Thanks @lmiq. I’ll use your framework to attempt to answer my own question, though I still don’t understand some of the weirdness illustrated by OP.
using BenchmarkTools
"""
Innermost loop is performed first.
Remember "Run first over first index."
Higher dimensions should appear last in indexing and as the topmost `for` loop.
"""
function update_fast1!(A)
for k in axes(A,3)
for j in axes(A,2)
for i in axes(A,1)
A[i,j,k] = A[i,j,k] - 1.0
end
end
end
end
"Reverse iteration is slower."
function update_slow1!(A)
for i in axes(A,1)
for j in axes(A,2)
for k in axes(A,3)
A[i,j,k] = A[i,j,k] - 1.0
end
end
end
end
"""
One-line nested for loops unroll as though you are reading them from top to bottom.
The last loop listed is performed first.
"""
function update_fast2!(A)
for k in axes(A,3), j in axes(A,2), i in axes(A,1)
A[i,j,k] = A[i,j,k] - 1.0
end
end
"Reverse iteration is slower."
function update_slow2!(A)
for i in axes(A,1), j in axes(A,2), k in axes(A,3)
A[i,j,k] = A[i,j,k] - 1.0
end
end
"""
For some reason, inside an array comprehension, the reversed order is faster.

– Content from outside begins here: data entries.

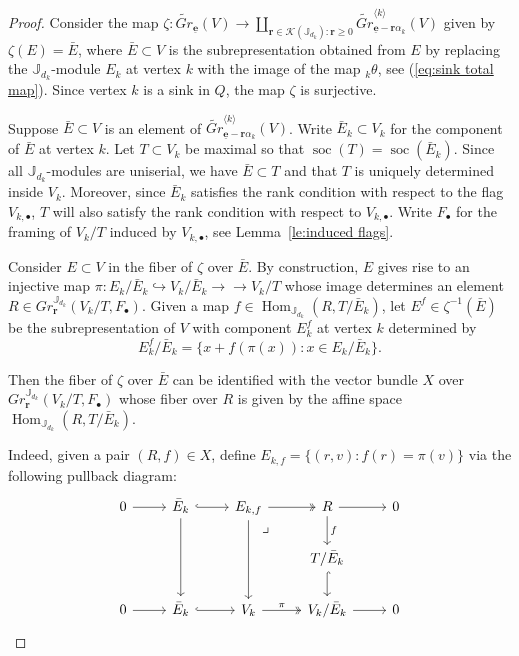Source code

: \documentclass{amsart}
\numberwithin{equation}{section}
\theoremstyle{definition}
\def\JJ{\mathbb{J}}
\def\ubfe{{\underline{\mathbf{e}}}}
\def\bfr{\mathbf{r}}
\def\cK{\mathcal{K}}
\def\Hom{\operatorname{Hom}}
\def\soc{\operatorname{soc}}
\newcommand{\into}{\hookrightarrow}
\newcommand{\onto}{\to\!\!\!\!\!\to}
\renewcommand{\eqref}[1]{{\rm (\ref{#1})}}
\begin{document}
\begin{proof}
  Consider the map $\zeta:\widetilde{Gr}_\ubfe(V)\to\coprod\limits_{\bfr\in\cK(\JJ_{d_k}):\bfr\ge0} \widetilde{Gr}^{\langle k\rangle}_{\ubfe-\bfr\alpha_k}(V)$ given by $\zeta(E)=\bar{E}$, where $\bar{E}\subset V$ is the subrepresentation obtained from $E$ by replacing the $\JJ_{d_k}$-module $E_k$ at vertex $k$ with the image of the map ${}_k\theta$, see \eqref{eq:sink total map}.  Since vertex $k$ is a sink in $Q$, the map $\zeta$ is surjective.

  Suppose $\bar{E}\subset V$ is an element of $\widetilde{Gr}_{\ubfe-\bfr\alpha_k}^{\langle k\rangle}(V)$.  
  Write $\bar{E}_k\subset V_k$ for the component of $\bar{E}$ at vertex $k$.  
  Let $T\subset V_k$ be maximal so that $\soc(T)=\soc(\bar{E}_k)$.  
  Since all $\JJ_{d_k}$-modules are uniserial, we have $\bar{E}\subset T$ and that $T$ is uniquely determined inside $V_k$.  
  Moreover, since $\bar{E}_k$ satisfies the rank condition with respect to the flag $V_{k,\bullet}$, $T$ will also satisfy the rank condition with respect to $V_{k,\bullet}$.  
  Write $F_\bullet$ for the framing of $V_k/T$ induced by $V_{k,\bullet}$, see Lemma~\ref{le:induced flags}.  

  Consider $E\subset V$ in the fiber of $\zeta$ over $\bar{E}$.  
  By construction, $E$ gives rise to an injective map $\pi:E_k/\bar{E}_k\into V_k/\bar{E}_k\onto V_k/T$ whose image determines an element $R\in Gr_\bfr^{\JJ_{d_k}}(V_k/T,F_\bullet)$.  
  Given a map $f\in\Hom_{\JJ_{d_k}}(R,T/\bar{E}_k)$, let $E^f\in\zeta^{-1}(\bar{E})$ be the subrepresentation of $V$ with component $E^f_k$ at vertex $k$ determined by
  \[E^f_k/\bar{E}_k=\{x+f(\pi(x)):x\in E_k/\bar{E}_k\}.\]

  Then the fiber of $\zeta$ over $\bar{E}$ can be identified with the vector bundle $X$ over $Gr_\bfr^{\JJ_{d_k}}(V_k/T,F_\bullet)$ whose fiber over $R$ is given by the affine space $\Hom_{\JJ_{d_k}}(R,T/\bar{E}_k)$.

  Indeed, given a pair $(R,f)\in X$, define $E_{k,f}=\{(r,v):f(r)=\pi(v)\}$ via the following pullback diagram:
  \[\begin{tikzcd}
      0\arrow{r} & \bar{E}_k\arrow[hook]{r}\arrow{dd} & E_{k,f}\arrow{dd}\arrow[two heads]{r}\arrow[ddr, phantom, "\lrcorner", very near start] & R\arrow["f"]{d}\arrow{r} & 0\\
       & & & T/\bar{E}_k\arrow[hook]{d} & \\
      0\arrow{r} & \bar{E}_k\arrow[hook]{r} & V_k\arrow[two heads, "\pi"]{r}& V_k/\bar{E}_k\arrow{r} & 0
    \end{tikzcd}\]



\end{proof}
\end{document}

The first loop listed is performed first.
"""
function create_fast1(A)
B = [A[i,j,k] + 1.0 for i in axes(A,1), j in axes(A,2), k in axes(A,3)]
end
"The order from `update_fast2!` is slow in this case."
function create_slow1(A)
B = [A[i,j,k] + 1.0 for k in axes(A,3), j in axes(A,2), i in axes(A,1)]
end
"Here the original `update_fast2!` order is fast again, but the result is a `Vector` not a 3D `Array`."
function create_fast2(A)
B = [A[i,j,k] + 1.0 for k in axes(A,3) for j in axes(A,2) for i in axes(A,1)]
end
"Reverse order is slower. Again result is a `Vector`."
function create_slow2(A)
B = [A[i,j,k] + 1.0 for i in axes(A,1) for j in axes(A,2) for k in axes(A,3)]
end
julia> A = rand(500, 500, 500);
julia> @btime update_fast1!($A);
68.297 ms (0 allocations: 0 bytes)
julia> @btime update_slow1!($A);
3.781 s (0 allocations: 0 bytes)
julia> @btime update_fast2!($A);
67.938 ms (0 allocations: 0 bytes)
julia> @btime update_slow2!($A);
3.710 s (0 allocations: 0 bytes)
julia> @btime create_fast1($A);
275.710 ms (2 allocations: 953.67 MiB)
julia> @btime create_slow1($A);
2.683 s (2 allocations: 953.67 MiB)
julia> @btime create_fast2($A);
1.191 s (29 allocations: 1.14 GiB)
julia> @btime create_slow2($A);
7.202 s (29 allocations: 1.14 GiB)